We curated and analysed thousands of benchmarks -- to better understand the (mis)measurement of AI!
We cover all of #NLProc and #ComputerVision.
Now live at Nature Communications: https://nature.com/articles/s41467-022-34591-0
Benchmarks are crucial to measuring and steering AI progress.
Their number has become astounding.
Each has unique patterns of activity, improvement and eventual stagnation/saturation. Together they form the intricate story of global progress in AI.
We found a sizable portion of benchmarks have kind of reached saturation ("can't get better than this") or stagnation ("could get better, but we don't know how / nobody tries"). But still a lot of dynamic benchmarks as well!
How does benchmark activity and improvement develop over time and different domains? We mapped all data into an #RDF #KnowledgeGraph / ontology and devised novel, highly condensed visualisation methods.

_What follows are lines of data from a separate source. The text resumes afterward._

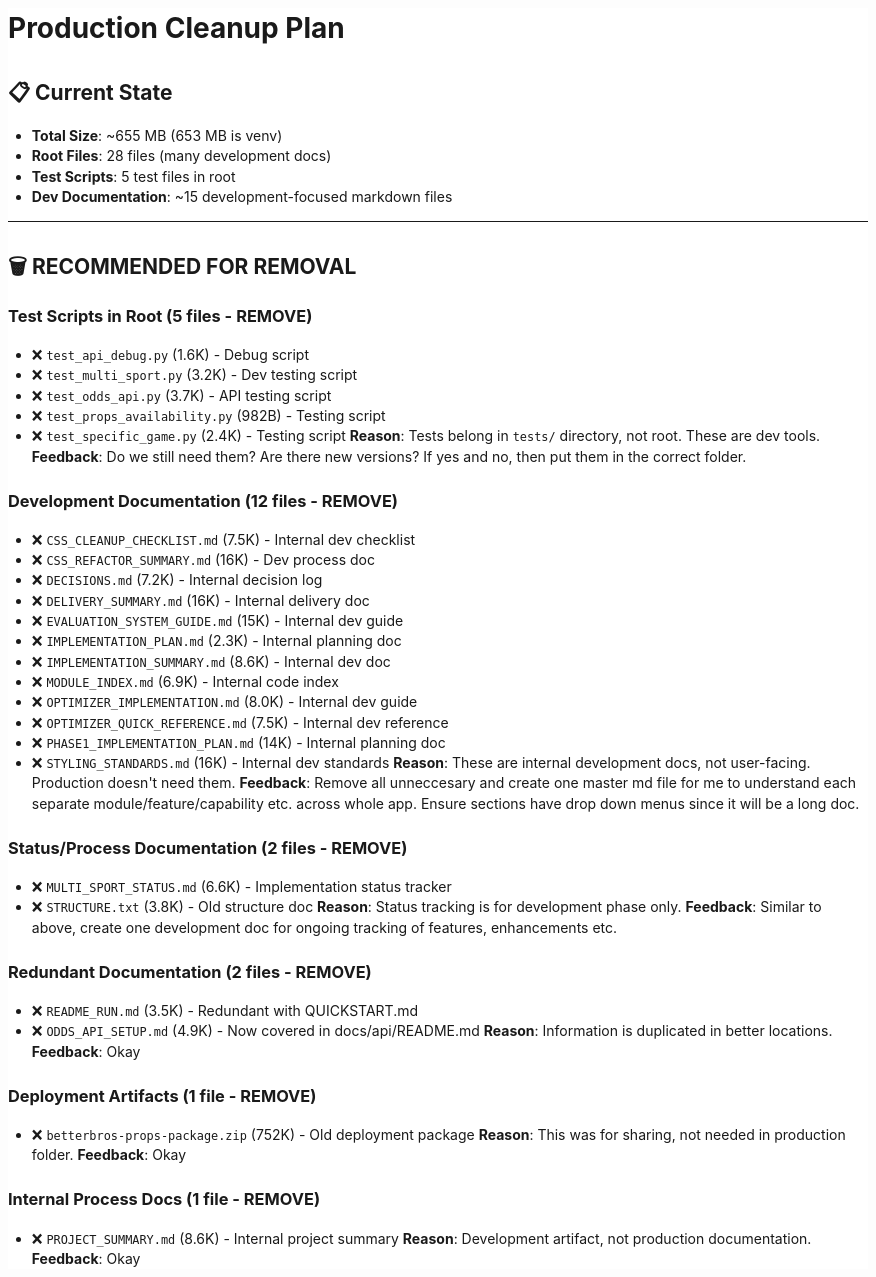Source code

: # Production Cleanup Plan

## 📋 Current State
- **Total Size**: ~655 MB (653 MB is venv)
- **Root Files**: 28 files (many development docs)
- **Test Scripts**: 5 test files in root
- **Dev Documentation**: ~15 development-focused markdown files

---

## 🗑️ RECOMMENDED FOR REMOVAL

### Test Scripts in Root (5 files - REMOVE)
- ❌ `test_api_debug.py` (1.6K) - Debug script
- ❌ `test_multi_sport.py` (3.2K) - Dev testing script
- ❌ `test_odds_api.py` (3.7K) - API testing script
- ❌ `test_props_availability.py` (982B) - Testing script
- ❌ `test_specific_game.py` (2.4K) - Testing script
**Reason**: Tests belong in `tests/` directory, not root. These are dev tools.
**Feedback**: Do we still need them? Are there new versions? If yes and no, then put them in the correct folder. 
### Development Documentation (12 files - REMOVE)
- ❌ `CSS_CLEANUP_CHECKLIST.md` (7.5K) - Internal dev checklist
- ❌ `CSS_REFACTOR_SUMMARY.md` (16K) - Dev process doc
- ❌ `DECISIONS.md` (7.2K) - Internal decision log
- ❌ `DELIVERY_SUMMARY.md` (16K) - Internal delivery doc
- ❌ `EVALUATION_SYSTEM_GUIDE.md` (15K) - Internal dev guide
- ❌ `IMPLEMENTATION_PLAN.md` (2.3K) - Internal planning doc
- ❌ `IMPLEMENTATION_SUMMARY.md` (8.6K) - Internal dev doc
- ❌ `MODULE_INDEX.md` (6.9K) - Internal code index
- ❌ `OPTIMIZER_IMPLEMENTATION.md` (8.0K) - Internal dev guide
- ❌ `OPTIMIZER_QUICK_REFERENCE.md` (7.5K) - Internal dev reference
- ❌ `PHASE1_IMPLEMENTATION_PLAN.md` (14K) - Internal planning doc
- ❌ `STYLING_STANDARDS.md` (16K) - Internal dev standards
**Reason**: These are internal development docs, not user-facing. Production doesn't need them.
**Feedback**: Remove all unneccesary and create one master md file for me to understand each separate module/feature/capability etc. across whole app. Ensure sections have drop down menus since it will be a long doc. 
### Status/Process Documentation (2 files - REMOVE)
- ❌ `MULTI_SPORT_STATUS.md` (6.6K) - Implementation status tracker
- ❌ `STRUCTURE.txt` (3.8K) - Old structure doc
**Reason**: Status tracking is for development phase only.
**Feedback**: Similar to above, create one development doc for ongoing tracking of features, enhancements etc. 
### Redundant Documentation (2 files - REMOVE)
- ❌ `README_RUN.md` (3.5K) - Redundant with QUICKSTART.md
- ❌ `ODDS_API_SETUP.md` (4.9K) - Now covered in docs/api/README.md
**Reason**: Information is duplicated in better locations.
**Feedback**: Okay
### Deployment Artifacts (1 file - REMOVE)
- ❌ `betterbros-props-package.zip` (752K) - Old deployment package
**Reason**: This was for sharing, not needed in production folder.
**Feedback**: Okay
### Internal Process Docs (1 file - REMOVE)
- ❌ `PROJECT_SUMMARY.md` (8.6K) - Internal project summary
**Reason**: Development artifact, not production documentation.
**Feedback**: Okay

Most benchmark datasets are unpopular.
Traits correlated with popularity:
- versatile (cover more tasks, have more sub-benchmarks)
- have a dedicated leaderboard
- be created by people from top-institutions
The biggest obstacle and limitation for our work is data availability.
This analysis was only possible by using data from the fabulous Papers with Code project... (shoutout to @rstojnic )
As a community, we should incentivize depositing results in Papers with Code more! Lots of potential added value.